Microsoft Research's Group Shot allows you to choose the favorite parts of each image in a series of shots and composite them together to create a single shot.

Futurelabs Tourist Remover does something similar but in a more automated fashion, allowing you to choose as many images as you want to blend together. Its best for images with relatively sparse crowds as a significant portion of the background must be visible.

If you'd rather do the work yourself, DSPhotographic walks you through the process using the masking, layers, and eraser tool in Adobe Photoshop.

Read more here

4) How to Find Lighting Tips in Old Movies

Black-and-white movies from the 1930s and '40s are a great source of portrait techniques, and now that a lot of them are coming out on DVD, you can freeze frame them to study the lighting patterns at your leisure. When you start to watch old movies like Key Largo with Humphrey Bogart or The Third Man with Orson Welles, you'll notice that no matter what situation the characters are in the lighting fits the mood perfectly.

If it's a sultry scene with a starlet, the lighting moves to an overhead butterfly pattern with some diffusion to give her a soft dreamy look. When you want a man to have a rugged chiseled look, use hard edged short lighting. For a funnyman an even broad light makes him look brighter. Sometimes one simple scene between two lovers can almost be a master class in lighting for your mood.

Read more here

5) How to Light and Pose Anyone

© Philip Date - Fotolia.com
© Philip Date - Fotolia.com

Bambi Cantrell is an amazing wedding photographer who gave us great tips in our "Four Perfect Moments" article (April 2007). So, of course, we took detailed notes during her "Language of Lighting and Posing" seminar at the PhotoPlus conference in New York City in October. Here are just a few tips she offered:

• Have subjects separate their arms from their body to look thinner and give the body more shape.
• Using a higher light angle throws a shadow under the chin, which can minimize a double chin.
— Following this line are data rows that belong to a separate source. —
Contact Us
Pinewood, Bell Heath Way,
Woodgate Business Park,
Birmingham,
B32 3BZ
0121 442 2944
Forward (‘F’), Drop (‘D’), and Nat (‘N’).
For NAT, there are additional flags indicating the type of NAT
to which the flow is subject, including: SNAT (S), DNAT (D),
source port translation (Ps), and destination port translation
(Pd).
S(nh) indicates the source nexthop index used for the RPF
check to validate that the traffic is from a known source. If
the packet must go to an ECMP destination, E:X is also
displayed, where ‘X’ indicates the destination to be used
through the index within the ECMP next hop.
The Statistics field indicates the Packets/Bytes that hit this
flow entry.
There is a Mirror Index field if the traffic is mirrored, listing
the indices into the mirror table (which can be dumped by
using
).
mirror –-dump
Also when using a higher angle, have subjects look up with only their eyes -- not tilting the head -- to minimize the bags under the eyes.
• Turn bodies away from light to give them more shape.
• When lighting a long face, use broad light; otherwise, use short light.
• Have subjects lean forward from the chest to give them a more engaged, friendly look.

Read more here

6) How to Get Sharp Self-Portraits

The problem with self-portraits is that it's difficult to get your camera to focus properly on your eyes. So we were happy to find Meejahor.com's method of forcing the camera to focus right where you want it to.
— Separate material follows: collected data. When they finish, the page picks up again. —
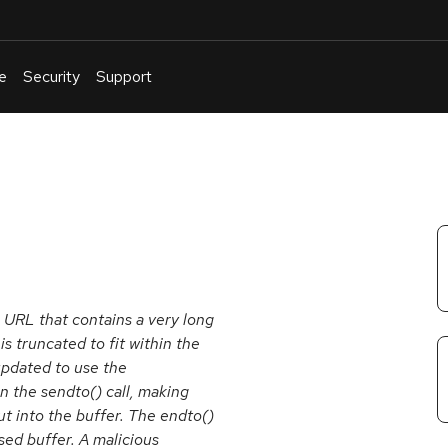
e
Security
Support
English
Or
troubleshoot
an
issue
.
a URL that contains a very long
is truncated to fit within the
 updated to use the
in the sendto() call, making
ut into the buffer. The endto()
sed buffer. A malicious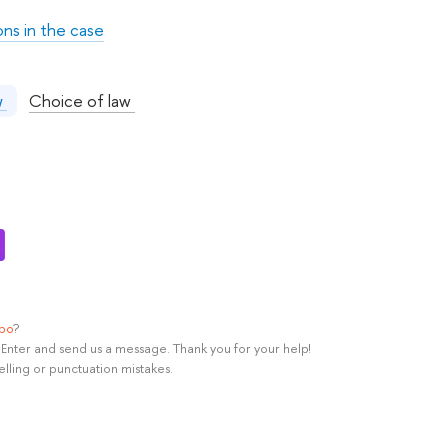
ons in the case
:
Choice of law
aw
ypo
?
rl+Enter and send us a message. Thank you for your help!
elling or punctuation mistakes.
Just darken the room and hold a small flashlight next to your eye. The camera then picks up the only area of contrast and locks on. Boom! Perfectly crisp focus right on the pupil, where you want it.

Read more here

7) How to Borrow from the Masters

Photo by Lori Fredrickson
Photo by Lori Fredrickson

You've probably heard that studying the greats can help you improve your photography. But what about using studying the masters to help you improve your image editing? The blog Unfocused Brain posted a tutorial on how to perk up washed-out hues by using the palette of great painters.
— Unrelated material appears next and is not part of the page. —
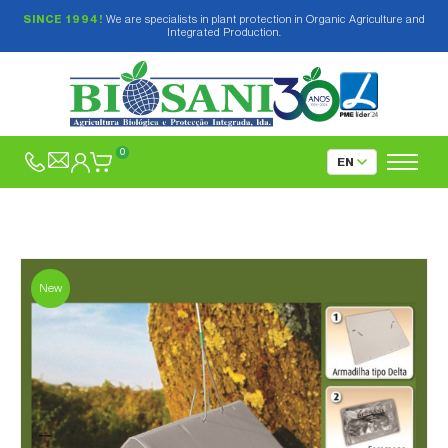
SINCE 1994!
We are specialists in plant protection in Organic Agriculture and
Integrated Production.
0
New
Assistant Editor Lori Fredrickson tried out the technique with a washed-out image of a stuffed wookiee summering in Rockport, MA, and combined it with Edward Hopper's "Rooms by the Sea."

Read more here

8) How to Build a Texture Library

Sometimes in post processing, you notice that an image could use some additional texture. Here's a good way to get it:

Keep a compact camera with a decent resolution with you all the time. Any time you see an interesting texture, capture a quick macro shot of it and save it for a rainy day. You can import it later into a job and blend it into an image, giving it just the right smooth, pebbly, leafy, or any other kind of texture.

But if you don't have the time to go out and find the exact texture you need, try Texture King or Bashocorp (both are royalty-free). They have a nice variety of textures that you can use in any project personal or professional.